- **EXERCISE GOAL**: An unaltered copy of the listing below is required.
Start of RAW DATA
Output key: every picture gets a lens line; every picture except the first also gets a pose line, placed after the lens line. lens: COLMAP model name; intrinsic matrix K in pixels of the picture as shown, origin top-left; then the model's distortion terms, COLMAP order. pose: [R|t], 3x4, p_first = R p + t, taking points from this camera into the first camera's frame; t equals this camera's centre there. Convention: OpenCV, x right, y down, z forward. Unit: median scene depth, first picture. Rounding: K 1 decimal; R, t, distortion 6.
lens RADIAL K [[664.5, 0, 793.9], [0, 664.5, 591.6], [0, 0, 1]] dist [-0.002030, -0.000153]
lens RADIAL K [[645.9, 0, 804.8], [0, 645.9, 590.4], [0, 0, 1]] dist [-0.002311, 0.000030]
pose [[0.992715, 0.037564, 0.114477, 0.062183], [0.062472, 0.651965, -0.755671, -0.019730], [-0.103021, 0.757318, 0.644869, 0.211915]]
End of RAW DATA
- **RESULT FOR THIS EXERCISE**:
Output key: every picture gets a lens line; every picture except the first also gets a pose line, placed after the lens line. lens: COLMAP model name; intrinsic matrix K in pixels of the picture as shown, origin top-left; then the model's distortion terms, COLMAP order. pose: [R|t], 3x4, p_first = R p + t, taking points from this camera into the first camera's frame; t equals this camera's centre there. Convention: OpenCV, x right, y down, z forward. Unit: median scene depth, first picture. Rounding: K 1 decimal; R, t, distortion 6.
lens RADIAL K [[664.5, 0, 793.9], [0, 664.5, 591.6], [0, 0, 1]] dist [-0.002030, -0.000153]
lens RADIAL K [[645.9, 0, 804.8], [0, 645.9, 590.4], [0, 0, 1]] dist [-0.002311, 0.000030]
pose [[0.992715, 0.037564, 0.114477, 0.062183], [0.062472, 0.651965, -0.755671, -0.019730], [-0.103021, 0.757318, 0.644869, 0.211915]]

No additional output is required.